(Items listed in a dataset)

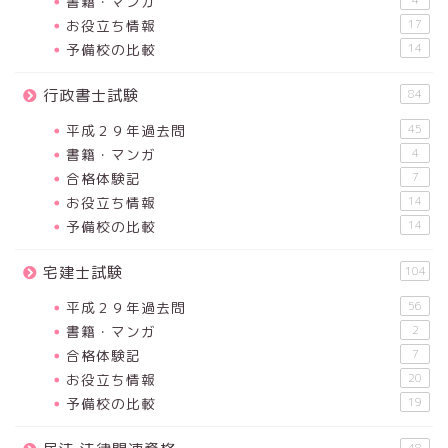
書籍・マンガ
お役立ち情報
17
予備校の比較
14
行政書士試験
84
平成２９年過去問
45
書籍・マンガ
4
合格体験記
7
お役立ち情報
14
予備校の比較
14
宅建士試験
104
平成２９年過去問
56
書籍・マンガ
2
合格体験記
7
お役立ち情報
20
予備校の比較
19
48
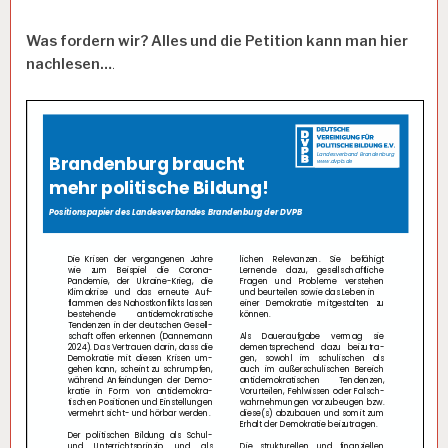
Was fordern wir? Alles und die Petition kann man hier
nachlesen…
.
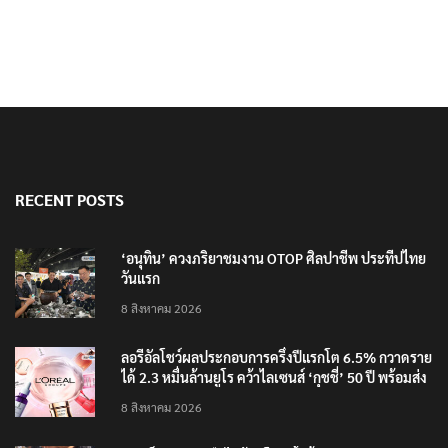
RECENT POSTS
‘อนุทิน’ ควงภริยาชมงาน OTOP ศิลปาชีพ ประทีปไทย
วันแรก
8 สิงหาคม 2026
ลอรีอัลโชว์ผลประกอบการครึ่งปีแรกโต 6.5% กวาดราย
ได้ 2.3 หมื่นล้านยูโร คว้าไลเซนส์ ‘กุชชี่’ 50 ปี พร้อมส่ง
4 แบรนด์ใหม่บุกตลาดไทย
8 สิงหาคม 2026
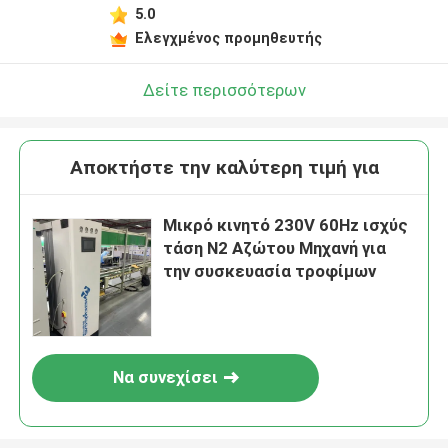
5.0
Ελεγχμένος προμηθευτής
Δείτε περισσότερων
Αποκτήστε την καλύτερη τιμή για
Μικρό κινητό 230V 60Hz ισχύς
τάση N2 Αζώτου Μηχανή για
την συσκευασία τροφίμων
Να συνεχίσει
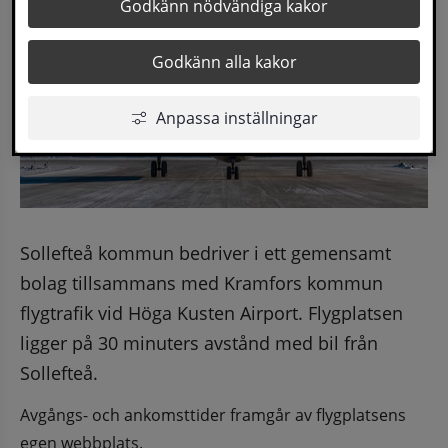
Godkänn nödvändiga kakor
Godkänn alla kakor
Anpassa inställningar
Sollefteå kommun bedriver i ett gemensamt 
bolag tillsammans med Kramfors kommun 
flygtrafik vid Höga Kusten Airport. Flygplatsen 
ligger på 30 minuters avstånd med bil från 
Sollefteå.
Avgångs- och ankomsttider framgår av flygplatsens 
egen webbplats.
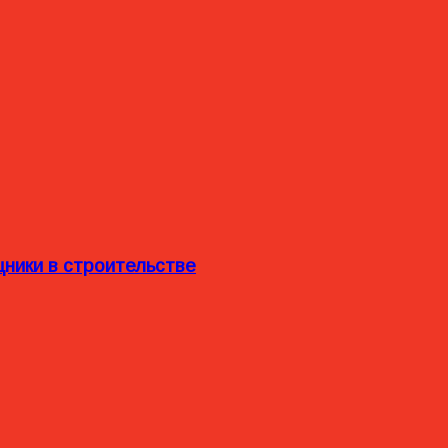
ники в строительстве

- _TASK PROMPT_
Leave the pictures out and restate exactly the lines from the one that has "Godkänn nödvändiga kakor" through the final line of the entries above, both ends included.

- _RESULT_
Godkänn nödvändiga kakor
Godkänn alla kakor
Anpassa inställningar
Sollefteå kommun bedriver i ett gemensamt 
bolag tillsammans med Kramfors kommun 
flygtrafik vid Höga Kusten Airport. Flygplatsen 
ligger på 30 minuters avstånd med bil från 
Sollefteå.
Avgångs- och ankomsttider framgår av flygplatsens 
egen webbplats.
ники в строительстве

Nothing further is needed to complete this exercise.